=== Extrait du document ===
Il faut aussi attribuer une part de la stérilité de la critique à l’impulsion nouvelle que l’on s’efforce de donner depuis plusieurs années, même en dehors de l’Ecole normale, à l’enseignement supérieur. Là encore il y avait quelque chose à faire; il fallait assurément pourvoir de la manière la plus large à des exigences nouvelles, créer des enseignemens, les mettre en rapport avec les programmes des universités allemandes et anglaises, développer la critique des textes et la science comparée des langues. Il y avait lieu de créer, il n’y avait lieu de rien détruire.
=== Extraits de données ===
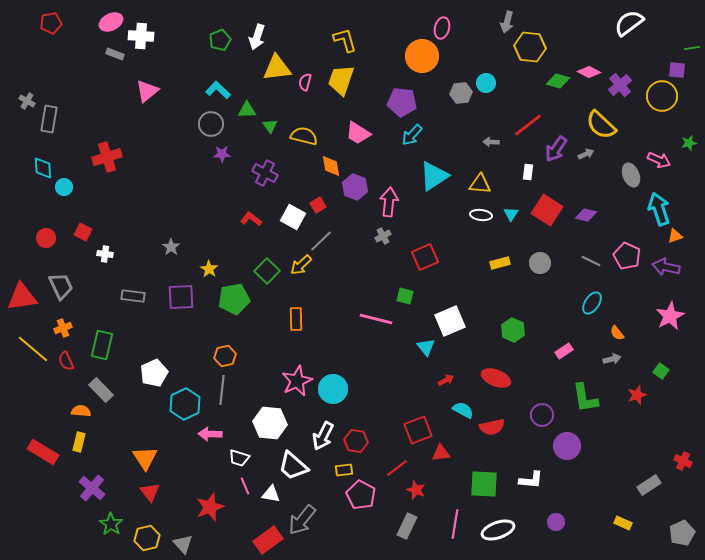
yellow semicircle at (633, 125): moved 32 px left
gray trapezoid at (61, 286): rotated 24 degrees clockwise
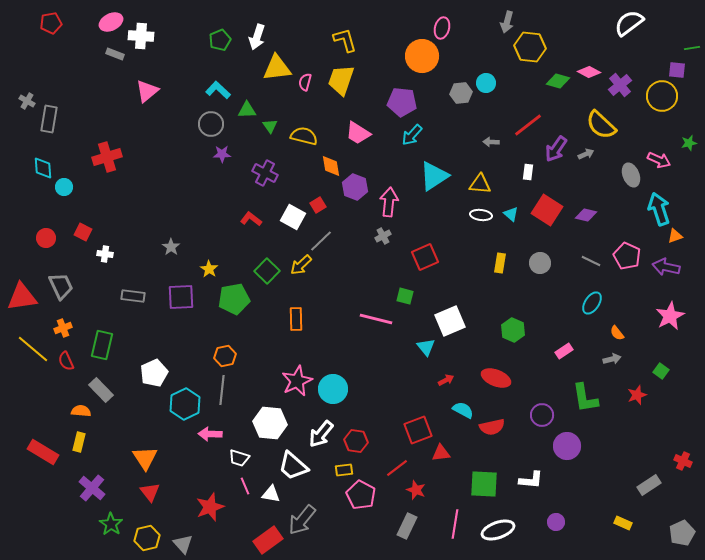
cyan triangle at (511, 214): rotated 21 degrees counterclockwise
yellow rectangle at (500, 263): rotated 66 degrees counterclockwise
white arrow at (323, 436): moved 2 px left, 2 px up; rotated 12 degrees clockwise
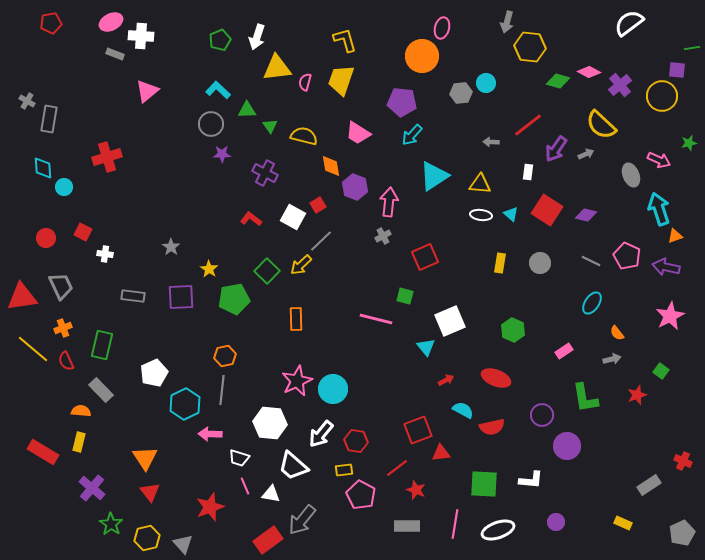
gray rectangle at (407, 526): rotated 65 degrees clockwise
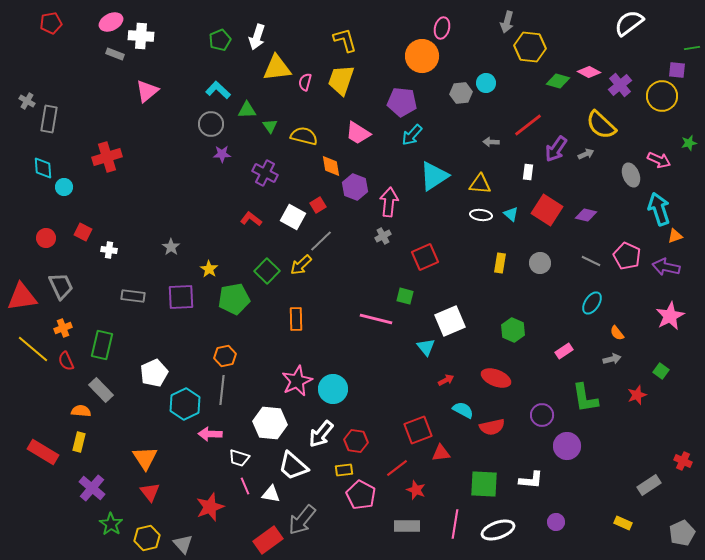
white cross at (105, 254): moved 4 px right, 4 px up
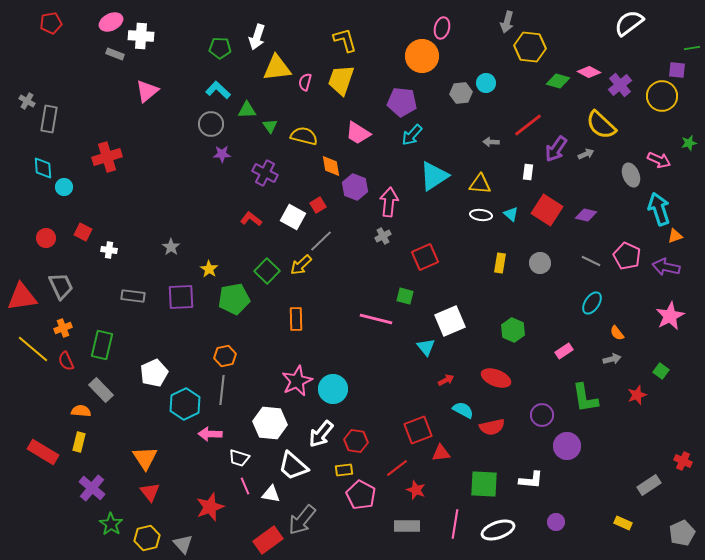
green pentagon at (220, 40): moved 8 px down; rotated 25 degrees clockwise
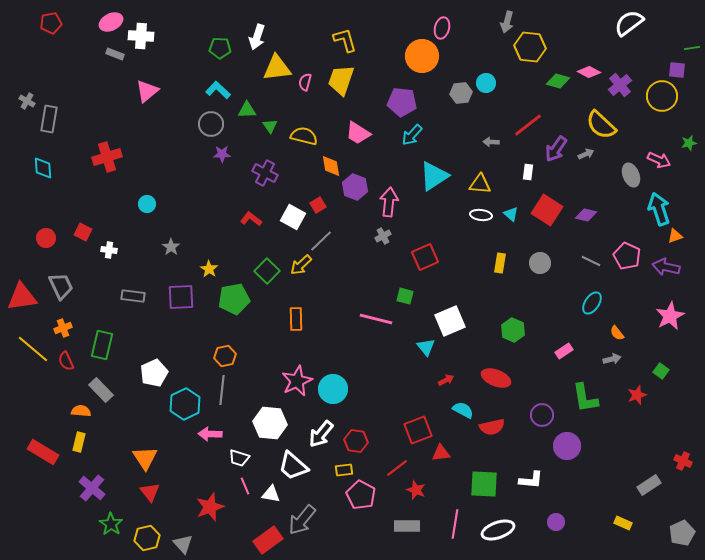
cyan circle at (64, 187): moved 83 px right, 17 px down
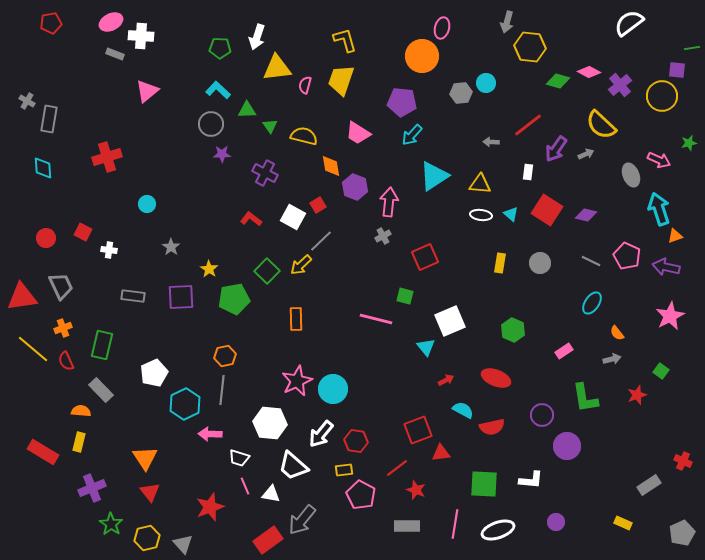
pink semicircle at (305, 82): moved 3 px down
purple cross at (92, 488): rotated 28 degrees clockwise
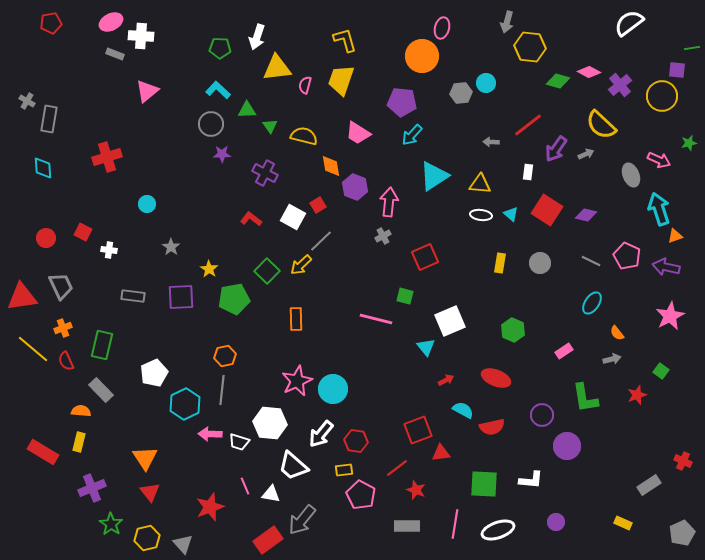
white trapezoid at (239, 458): moved 16 px up
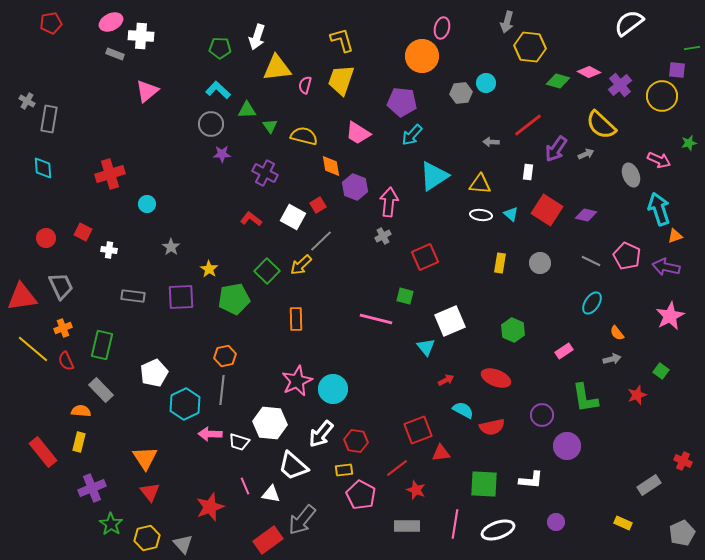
yellow L-shape at (345, 40): moved 3 px left
red cross at (107, 157): moved 3 px right, 17 px down
red rectangle at (43, 452): rotated 20 degrees clockwise
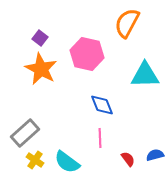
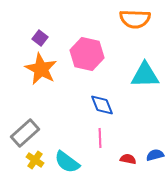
orange semicircle: moved 8 px right, 4 px up; rotated 116 degrees counterclockwise
red semicircle: rotated 42 degrees counterclockwise
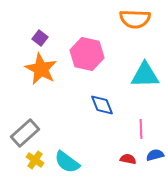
pink line: moved 41 px right, 9 px up
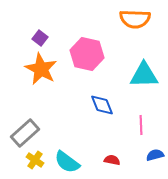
cyan triangle: moved 1 px left
pink line: moved 4 px up
red semicircle: moved 16 px left, 1 px down
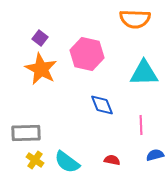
cyan triangle: moved 2 px up
gray rectangle: moved 1 px right; rotated 40 degrees clockwise
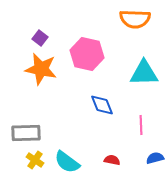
orange star: rotated 16 degrees counterclockwise
blue semicircle: moved 3 px down
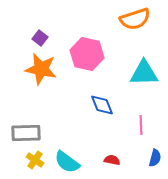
orange semicircle: rotated 20 degrees counterclockwise
blue semicircle: rotated 120 degrees clockwise
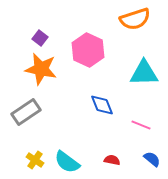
pink hexagon: moved 1 px right, 4 px up; rotated 12 degrees clockwise
pink line: rotated 66 degrees counterclockwise
gray rectangle: moved 21 px up; rotated 32 degrees counterclockwise
blue semicircle: moved 3 px left, 1 px down; rotated 66 degrees counterclockwise
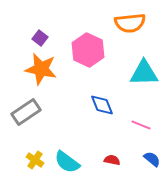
orange semicircle: moved 5 px left, 4 px down; rotated 12 degrees clockwise
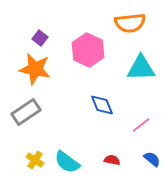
orange star: moved 6 px left
cyan triangle: moved 3 px left, 5 px up
pink line: rotated 60 degrees counterclockwise
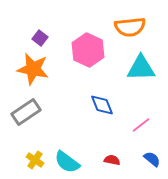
orange semicircle: moved 4 px down
orange star: moved 2 px left
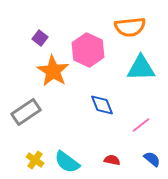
orange star: moved 20 px right, 2 px down; rotated 20 degrees clockwise
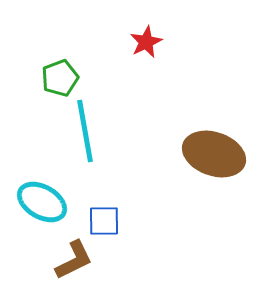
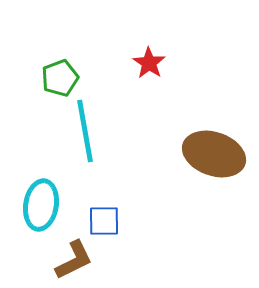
red star: moved 3 px right, 21 px down; rotated 12 degrees counterclockwise
cyan ellipse: moved 1 px left, 3 px down; rotated 69 degrees clockwise
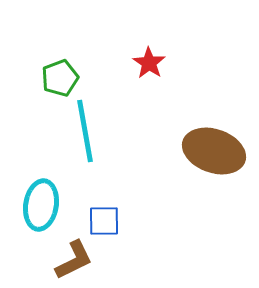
brown ellipse: moved 3 px up
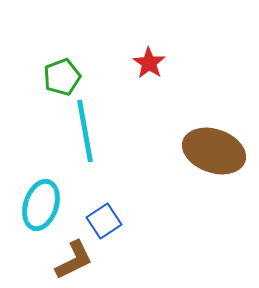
green pentagon: moved 2 px right, 1 px up
cyan ellipse: rotated 9 degrees clockwise
blue square: rotated 32 degrees counterclockwise
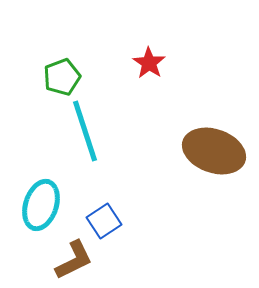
cyan line: rotated 8 degrees counterclockwise
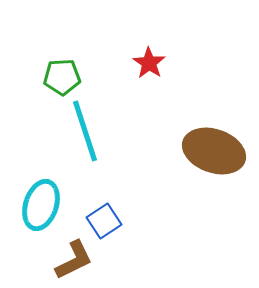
green pentagon: rotated 18 degrees clockwise
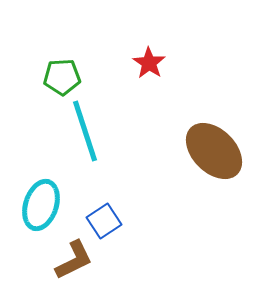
brown ellipse: rotated 26 degrees clockwise
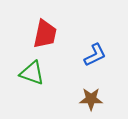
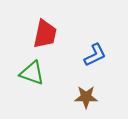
brown star: moved 5 px left, 2 px up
===
__Énoncé du problème__.
Récrivez plus brièvement le paragraphe de l'extrait sur l'enseignement supérieur qui commence par « Il faut aussi attribuer », s'il vous plaît, en conservant ses faits principaux.

__Résultat__.
Une partie de la stérilité de la critique tient aussi à l'impulsion donnée depuis plusieurs années à l'enseignement supérieur, y compris hors de l'École normale. Il fallait certes répondre largement à des exigences nouvelles : créer des enseignements, les accorder aux programmes des universités allemandes et anglaises, développer la critique des textes et la science comparée des langues. Mais il y avait lieu de créer, non de détruire.